Copy out the data from the line containing "Not sure which" to its last line, exactly. No pictures.
★ ★ ★ ★ ★ ★ ★
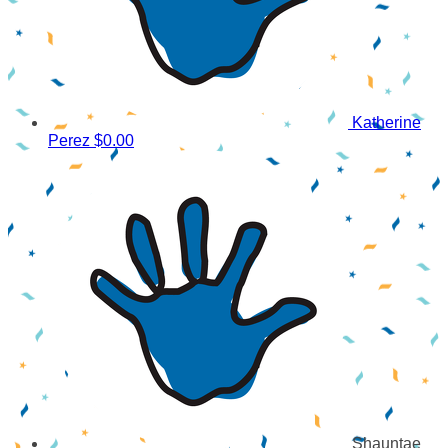
Katherine
Perez
$0.00
Shauntae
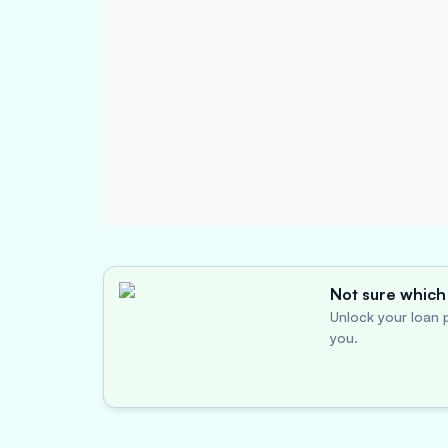
Not sure which 
Unlock your loan p
you.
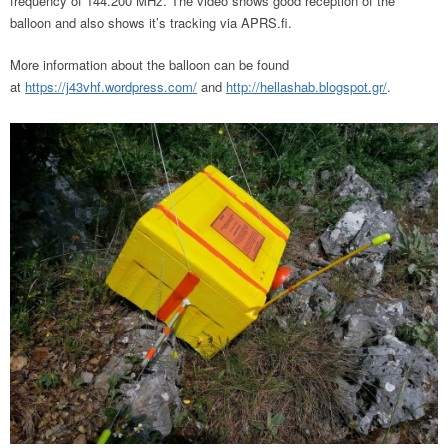
frequency of 144.200 MHz. The video shows good reception of the
balloon and also shows it’s tracking via APRS.fi.
More information about the balloon can be found
at
https://j43vhf.wordpress.com/
and
http://hellashab.blogspot.gr/
.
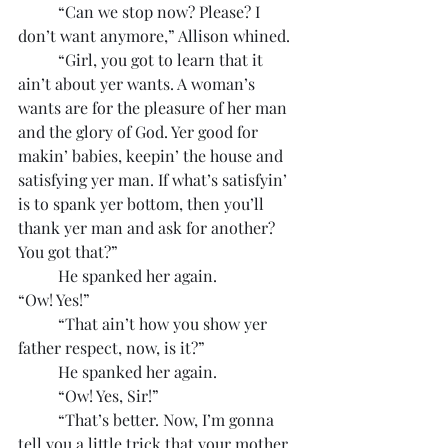
	“Can we stop now? Please? I 
don’t want anymore,” Allison whined.
	“Girl, you got to learn that it 
ain’t about yer wants. A woman’s 
wants are for the pleasure of her man 
and the glory of God. Yer good for 
makin’ babies, keepin’ the house and 
satisfying yer man. If what’s satisfyin’ 
is to spank yer bottom, then you’ll 
thank yer man and ask for another? 
You got that?”
	He spanked her again.
“Ow! Yes!”
	“That ain’t how you show yer 
father respect, now, is it?”
	He spanked her again.
	“Ow! Yes, Sir!”
	“That’s better. Now, I’m gonna 
tell you a little trick that your mother 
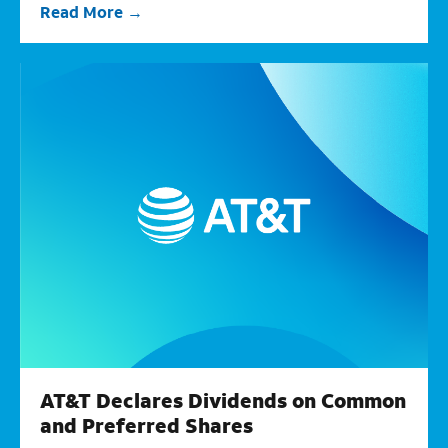
Read More
AT&T Declares Dividends on Common
and Preferred Shares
★ ★ ★ ★ ★ ★ ★
**Problem solution**:
Not sure which 
Unlock your loan p
you.
frequency of 144.200 MHz. The video shows good reception of the
balloon and also shows it’s tracking via APRS.fi.
More information about the balloon can be found
at
https://j43vhf.wordpress.com/
and
http://hellashab.blogspot.gr/
.
	“Can we stop now? Please? I 
don’t want anymore,” Allison whined.
	“Girl, you got to learn that it 
ain’t about yer wants. A woman’s 
wants are for the pleasure of her man 
and the glory of God. Yer good for 
makin’ babies, keepin’ the house and 
satisfying yer man. If what’s satisfyin’ 
is to spank yer bottom, then you’ll 
thank yer man and ask for another? 
You got that?”
	He spanked her again.
“Ow! Yes!”
	“That ain’t how you show yer 
father respect, now, is it?”
	He spanked her again.
	“Ow! Yes, Sir!”
	“That’s better. Now, I’m gonna 
tell you a little trick that your mother 
Read More
AT&T Declares Dividends on Common
and Preferred Shares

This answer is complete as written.